TASK DESCRIPTION |
Return exactly the lines of the records below, starting at the line that contains "105 855 5570" and ending at the line that contains "427 236 7.05", with both of those lines kept.

(Records drawn from a dataset)
§
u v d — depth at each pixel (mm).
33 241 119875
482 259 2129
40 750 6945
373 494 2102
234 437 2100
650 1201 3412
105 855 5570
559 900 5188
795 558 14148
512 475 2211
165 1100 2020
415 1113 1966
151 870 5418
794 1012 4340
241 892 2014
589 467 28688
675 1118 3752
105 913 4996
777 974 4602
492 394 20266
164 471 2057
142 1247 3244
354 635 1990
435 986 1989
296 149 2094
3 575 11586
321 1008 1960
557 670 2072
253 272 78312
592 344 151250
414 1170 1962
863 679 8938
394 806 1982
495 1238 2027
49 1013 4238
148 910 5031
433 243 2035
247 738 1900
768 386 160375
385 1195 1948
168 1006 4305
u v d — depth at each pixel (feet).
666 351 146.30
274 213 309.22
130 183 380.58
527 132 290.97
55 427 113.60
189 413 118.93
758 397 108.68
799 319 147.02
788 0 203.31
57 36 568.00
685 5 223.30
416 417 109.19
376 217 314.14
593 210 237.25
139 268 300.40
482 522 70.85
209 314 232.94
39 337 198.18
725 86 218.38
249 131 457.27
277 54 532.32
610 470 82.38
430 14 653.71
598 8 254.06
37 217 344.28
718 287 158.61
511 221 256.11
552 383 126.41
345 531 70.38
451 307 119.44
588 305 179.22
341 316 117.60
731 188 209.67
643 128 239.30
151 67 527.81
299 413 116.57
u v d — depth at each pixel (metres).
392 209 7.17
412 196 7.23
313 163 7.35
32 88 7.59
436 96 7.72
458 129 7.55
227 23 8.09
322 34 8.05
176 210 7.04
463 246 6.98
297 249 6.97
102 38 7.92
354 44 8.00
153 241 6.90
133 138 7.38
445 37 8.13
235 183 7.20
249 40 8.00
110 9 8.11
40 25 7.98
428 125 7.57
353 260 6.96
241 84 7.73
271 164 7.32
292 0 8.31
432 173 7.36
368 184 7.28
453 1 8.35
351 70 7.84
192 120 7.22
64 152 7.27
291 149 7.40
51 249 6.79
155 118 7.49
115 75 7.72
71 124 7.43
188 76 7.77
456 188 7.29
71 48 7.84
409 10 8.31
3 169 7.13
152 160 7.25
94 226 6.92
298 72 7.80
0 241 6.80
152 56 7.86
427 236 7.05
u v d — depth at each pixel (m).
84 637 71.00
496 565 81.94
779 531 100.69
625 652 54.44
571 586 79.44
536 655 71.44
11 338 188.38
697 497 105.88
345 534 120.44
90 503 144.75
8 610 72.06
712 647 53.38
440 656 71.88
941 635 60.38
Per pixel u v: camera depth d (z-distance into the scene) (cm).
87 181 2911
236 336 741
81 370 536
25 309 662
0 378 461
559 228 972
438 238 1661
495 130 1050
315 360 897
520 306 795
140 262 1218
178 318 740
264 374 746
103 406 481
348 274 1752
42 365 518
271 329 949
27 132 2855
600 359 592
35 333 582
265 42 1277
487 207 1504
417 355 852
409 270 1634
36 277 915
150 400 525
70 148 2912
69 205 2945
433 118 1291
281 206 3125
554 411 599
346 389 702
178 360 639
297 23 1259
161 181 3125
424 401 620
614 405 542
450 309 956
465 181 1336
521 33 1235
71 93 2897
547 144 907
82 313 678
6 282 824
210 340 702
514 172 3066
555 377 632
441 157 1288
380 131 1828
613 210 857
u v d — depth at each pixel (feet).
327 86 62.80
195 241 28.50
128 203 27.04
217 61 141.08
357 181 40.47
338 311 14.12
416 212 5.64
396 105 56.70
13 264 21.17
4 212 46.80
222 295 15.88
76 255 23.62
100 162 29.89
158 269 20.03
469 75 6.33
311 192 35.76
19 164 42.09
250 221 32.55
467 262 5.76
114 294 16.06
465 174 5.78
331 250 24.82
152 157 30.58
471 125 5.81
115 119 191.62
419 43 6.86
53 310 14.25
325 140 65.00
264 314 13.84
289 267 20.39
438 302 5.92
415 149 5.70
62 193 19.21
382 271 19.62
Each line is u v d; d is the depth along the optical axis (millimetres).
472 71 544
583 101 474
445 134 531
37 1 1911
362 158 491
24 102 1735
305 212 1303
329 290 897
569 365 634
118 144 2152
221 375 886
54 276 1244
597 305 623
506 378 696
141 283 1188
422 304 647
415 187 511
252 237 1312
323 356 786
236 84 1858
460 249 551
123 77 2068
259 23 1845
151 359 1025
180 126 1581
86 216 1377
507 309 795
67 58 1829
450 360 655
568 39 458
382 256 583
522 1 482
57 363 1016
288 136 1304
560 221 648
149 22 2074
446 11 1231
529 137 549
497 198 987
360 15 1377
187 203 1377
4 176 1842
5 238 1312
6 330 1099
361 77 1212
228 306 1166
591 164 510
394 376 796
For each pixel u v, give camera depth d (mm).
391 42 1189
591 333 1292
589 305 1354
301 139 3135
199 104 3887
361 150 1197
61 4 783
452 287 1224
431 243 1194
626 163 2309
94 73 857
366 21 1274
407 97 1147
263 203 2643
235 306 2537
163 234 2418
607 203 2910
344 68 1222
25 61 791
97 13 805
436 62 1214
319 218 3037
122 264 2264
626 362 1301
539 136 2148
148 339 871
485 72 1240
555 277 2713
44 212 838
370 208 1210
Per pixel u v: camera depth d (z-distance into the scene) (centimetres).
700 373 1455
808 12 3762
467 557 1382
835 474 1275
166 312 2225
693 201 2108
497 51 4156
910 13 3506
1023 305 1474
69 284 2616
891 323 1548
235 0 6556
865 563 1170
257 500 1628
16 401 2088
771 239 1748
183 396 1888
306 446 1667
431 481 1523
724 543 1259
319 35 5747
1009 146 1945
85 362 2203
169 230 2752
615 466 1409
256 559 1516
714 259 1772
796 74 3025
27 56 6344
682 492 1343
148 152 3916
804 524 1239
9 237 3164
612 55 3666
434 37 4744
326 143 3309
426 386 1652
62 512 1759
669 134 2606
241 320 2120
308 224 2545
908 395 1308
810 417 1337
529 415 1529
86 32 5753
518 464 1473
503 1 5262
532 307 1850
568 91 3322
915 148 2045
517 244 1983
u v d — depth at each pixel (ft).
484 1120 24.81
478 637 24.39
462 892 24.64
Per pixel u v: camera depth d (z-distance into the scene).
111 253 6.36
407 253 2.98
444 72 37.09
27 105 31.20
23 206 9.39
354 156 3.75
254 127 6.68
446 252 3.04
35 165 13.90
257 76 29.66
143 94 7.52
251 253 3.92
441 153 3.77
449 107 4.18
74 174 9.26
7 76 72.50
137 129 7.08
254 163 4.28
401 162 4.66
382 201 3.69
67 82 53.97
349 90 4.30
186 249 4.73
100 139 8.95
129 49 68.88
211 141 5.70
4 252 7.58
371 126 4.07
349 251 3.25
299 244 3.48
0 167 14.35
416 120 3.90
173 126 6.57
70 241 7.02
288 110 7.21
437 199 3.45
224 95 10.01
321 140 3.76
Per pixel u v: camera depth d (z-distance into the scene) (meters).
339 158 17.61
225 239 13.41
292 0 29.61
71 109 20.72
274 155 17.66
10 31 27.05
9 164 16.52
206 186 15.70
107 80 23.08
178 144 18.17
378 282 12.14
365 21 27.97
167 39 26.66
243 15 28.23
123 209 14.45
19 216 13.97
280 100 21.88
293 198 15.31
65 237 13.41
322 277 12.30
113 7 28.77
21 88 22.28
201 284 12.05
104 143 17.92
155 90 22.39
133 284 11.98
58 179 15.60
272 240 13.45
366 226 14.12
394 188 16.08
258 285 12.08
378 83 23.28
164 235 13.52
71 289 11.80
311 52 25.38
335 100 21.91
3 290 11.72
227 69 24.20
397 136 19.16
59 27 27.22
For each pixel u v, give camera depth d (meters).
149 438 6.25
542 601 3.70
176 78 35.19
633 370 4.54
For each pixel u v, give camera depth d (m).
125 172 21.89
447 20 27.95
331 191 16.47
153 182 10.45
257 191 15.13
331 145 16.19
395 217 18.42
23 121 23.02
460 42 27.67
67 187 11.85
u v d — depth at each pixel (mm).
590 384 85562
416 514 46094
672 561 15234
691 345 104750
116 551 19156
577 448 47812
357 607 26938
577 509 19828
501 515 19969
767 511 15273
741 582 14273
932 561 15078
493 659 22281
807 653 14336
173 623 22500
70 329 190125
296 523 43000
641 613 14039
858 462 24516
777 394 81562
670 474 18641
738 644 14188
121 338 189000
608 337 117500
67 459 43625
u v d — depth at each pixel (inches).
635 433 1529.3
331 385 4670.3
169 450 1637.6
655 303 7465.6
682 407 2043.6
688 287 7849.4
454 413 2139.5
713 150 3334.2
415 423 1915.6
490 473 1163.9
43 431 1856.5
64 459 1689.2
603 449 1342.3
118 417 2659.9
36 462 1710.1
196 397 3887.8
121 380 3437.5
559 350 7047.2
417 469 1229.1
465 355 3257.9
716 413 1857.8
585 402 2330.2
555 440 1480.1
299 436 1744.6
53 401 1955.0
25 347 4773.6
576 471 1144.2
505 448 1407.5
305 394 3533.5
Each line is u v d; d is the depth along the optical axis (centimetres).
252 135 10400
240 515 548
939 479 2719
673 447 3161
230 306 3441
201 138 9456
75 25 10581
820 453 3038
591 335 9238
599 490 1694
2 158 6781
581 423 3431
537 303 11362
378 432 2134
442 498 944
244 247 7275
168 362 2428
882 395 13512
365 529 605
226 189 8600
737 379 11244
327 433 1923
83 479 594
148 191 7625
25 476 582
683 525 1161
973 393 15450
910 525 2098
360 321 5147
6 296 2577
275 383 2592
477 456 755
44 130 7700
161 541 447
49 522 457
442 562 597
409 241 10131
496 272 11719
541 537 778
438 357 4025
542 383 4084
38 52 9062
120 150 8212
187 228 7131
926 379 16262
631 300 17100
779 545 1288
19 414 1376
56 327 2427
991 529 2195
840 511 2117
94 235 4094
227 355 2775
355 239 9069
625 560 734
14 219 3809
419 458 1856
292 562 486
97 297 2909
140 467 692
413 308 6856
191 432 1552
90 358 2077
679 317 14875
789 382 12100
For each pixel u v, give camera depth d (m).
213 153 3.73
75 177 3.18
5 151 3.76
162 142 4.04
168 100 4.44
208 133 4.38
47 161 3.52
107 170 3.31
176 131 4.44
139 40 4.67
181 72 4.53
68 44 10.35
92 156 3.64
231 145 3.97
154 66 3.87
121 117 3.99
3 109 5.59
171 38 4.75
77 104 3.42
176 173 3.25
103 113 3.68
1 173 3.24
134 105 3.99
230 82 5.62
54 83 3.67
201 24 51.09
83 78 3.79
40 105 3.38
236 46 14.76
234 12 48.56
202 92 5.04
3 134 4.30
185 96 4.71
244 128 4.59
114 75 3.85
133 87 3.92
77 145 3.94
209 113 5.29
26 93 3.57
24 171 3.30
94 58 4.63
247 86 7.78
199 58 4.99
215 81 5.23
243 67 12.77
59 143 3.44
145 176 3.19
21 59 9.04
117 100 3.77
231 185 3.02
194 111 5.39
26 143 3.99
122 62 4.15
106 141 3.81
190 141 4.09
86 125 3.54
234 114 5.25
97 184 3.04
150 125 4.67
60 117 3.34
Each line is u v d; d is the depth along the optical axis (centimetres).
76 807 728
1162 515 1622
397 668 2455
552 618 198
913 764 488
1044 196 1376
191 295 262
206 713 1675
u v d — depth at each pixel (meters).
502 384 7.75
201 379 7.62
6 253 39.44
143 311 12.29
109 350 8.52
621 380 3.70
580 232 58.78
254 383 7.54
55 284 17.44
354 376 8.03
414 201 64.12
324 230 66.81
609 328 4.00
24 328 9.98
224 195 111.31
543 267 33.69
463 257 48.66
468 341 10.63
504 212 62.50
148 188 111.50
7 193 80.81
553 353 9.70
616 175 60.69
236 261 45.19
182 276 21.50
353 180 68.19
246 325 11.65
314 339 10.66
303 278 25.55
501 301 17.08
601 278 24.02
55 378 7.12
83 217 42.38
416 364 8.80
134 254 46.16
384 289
§
EXERCISE RESPONSE |
105 855 5570
559 900 5188
795 558 14148
512 475 2211
165 1100 2020
415 1113 1966
151 870 5418
794 1012 4340
241 892 2014
589 467 28688
675 1118 3752
105 913 4996
777 974 4602
492 394 20266
164 471 2057
142 1247 3244
354 635 1990
435 986 1989
296 149 2094
3 575 11586
321 1008 1960
557 670 2072
253 272 78312
592 344 151250
414 1170 1962
863 679 8938
394 806 1982
495 1238 2027
49 1013 4238
148 910 5031
433 243 2035
247 738 1900
768 386 160375
385 1195 1948
168 1006 4305
u v d — depth at each pixel (feet).
666 351 146.30
274 213 309.22
130 183 380.58
527 132 290.97
55 427 113.60
189 413 118.93
758 397 108.68
799 319 147.02
788 0 203.31
57 36 568.00
685 5 223.30
416 417 109.19
376 217 314.14
593 210 237.25
139 268 300.40
482 522 70.85
209 314 232.94
39 337 198.18
725 86 218.38
249 131 457.27
277 54 532.32
610 470 82.38
430 14 653.71
598 8 254.06
37 217 344.28
718 287 158.61
511 221 256.11
552 383 126.41
345 531 70.38
451 307 119.44
588 305 179.22
341 316 117.60
731 188 209.67
643 128 239.30
151 67 527.81
299 413 116.57
u v d — depth at each pixel (metres).
392 209 7.17
412 196 7.23
313 163 7.35
32 88 7.59
436 96 7.72
458 129 7.55
227 23 8.09
322 34 8.05
176 210 7.04
463 246 6.98
297 249 6.97
102 38 7.92
354 44 8.00
153 241 6.90
133 138 7.38
445 37 8.13
235 183 7.20
249 40 8.00
110 9 8.11
40 25 7.98
428 125 7.57
353 260 6.96
241 84 7.73
271 164 7.32
292 0 8.31
432 173 7.36
368 184 7.28
453 1 8.35
351 70 7.84
192 120 7.22
64 152 7.27
291 149 7.40
51 249 6.79
155 118 7.49
115 75 7.72
71 124 7.43
188 76 7.77
456 188 7.29
71 48 7.84
409 10 8.31
3 169 7.13
152 160 7.25
94 226 6.92
298 72 7.80
0 241 6.80
152 56 7.86
427 236 7.05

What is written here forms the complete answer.